All of these stats are very telling, but the real question is why should you buy MasterCard over Visa, Discover, or Berkshire Hathaway (BRK.A) favorite American Express. Below I have created a chart that compares these four companies against one another with a ranking being provided for each metric that will help highlight why MasterCard is still in very solid footings compared to its peers and should not be underestimated.

Fundamental Metric

American Express

MasterCard

Discover

Visa

Cash on Hand

$19.0B - 4

$6.30B - 2

$11.73B - 3

$4.26B - 1

FCF

$7.56B - 4

$3.80B - 3

$2.41B - 1

$3.02B - 2

Forward P/E

14.05 - 3

24.33 - 1

9.79 - 4

20.77 - 2

Return on Equity

28.29% - 3

42.45% - 4

23.89% - 2

18.27% - 1

Profit Margin

17.36% - 1

37.30% - 3

30.22% - 2

42.28% - 4

Price to Book

4.86 - 3

12.12 - 1

2.39 - 4

5.24 - 2

PEG

1.38 - 2

1.71 - 1

1.17 - 4

1.34 - 3

Debt/Equity

2.89 - 1

0 - 4

1.90 - 2

0 - 4

TOTAL POINTS

21

19

22

19

** Scale is 1-4 with 4 being the highest score possible

Based on the rating above Discover is the best all-around company given that all metrics are rated equally. I did not apply any weight to these metrics because that weight would be based on my own investment preference and I didn't want to blow up the comments section of this article about how my weighting is wrong, so I will leave that up to you.

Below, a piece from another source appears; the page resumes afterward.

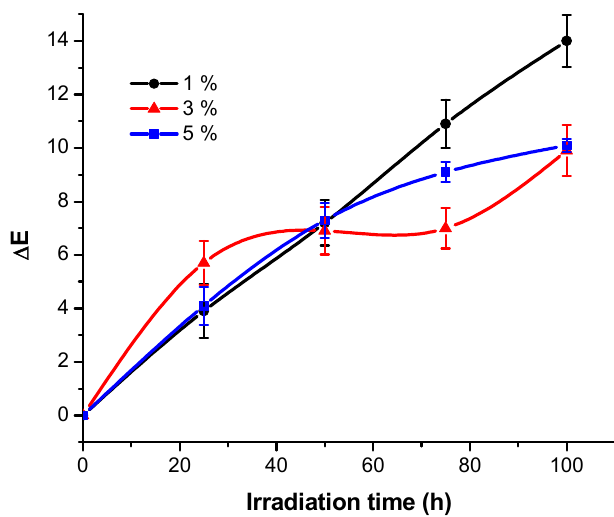
Figure 4. Total colour changes generated by exposure RB_204 samples under UV light.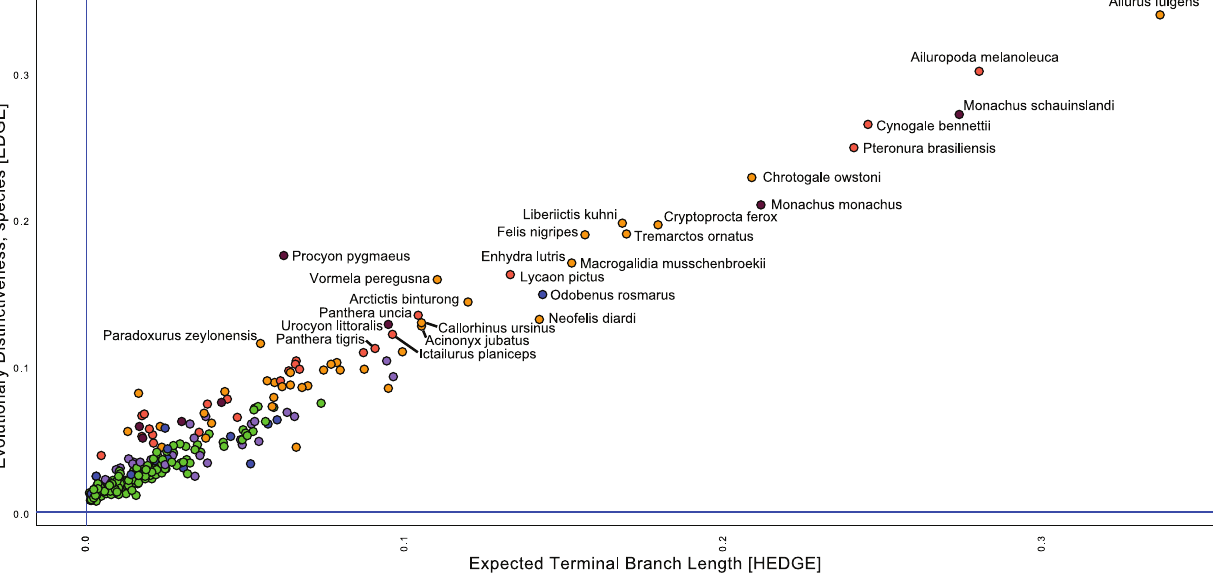
Figure 2. Conservation priorities based on the agreement between EDGE and HEDGE for Carnivora using the pessimistic transformation. (Red dots=Critically Endangered, Orange dots=Endangered, Yellow dots=Vulnerable, Dark Green dots=Least Concern, Light Green=Near Threat, Blue=Data Deficient).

If I were to apply a weighting the three metrics that I would put the most weight on would be profit margin, return on equity, and free cash flow. Since in my investing style that is where I like to focus my attention. When examining these three metrics my scoring would have generated the following:

· American Express - 8

· MasterCard - 10

· Discover - 5

· Visa - 7

Based on that scoring it is clear to see why I prefer MasterCard's fundamentals over those of the other three. Additionally, given the reasons that I highlighted above on the company's performance and the strong growth projections that management provided I think that this current hick-up in pricing is a gift and should be bought.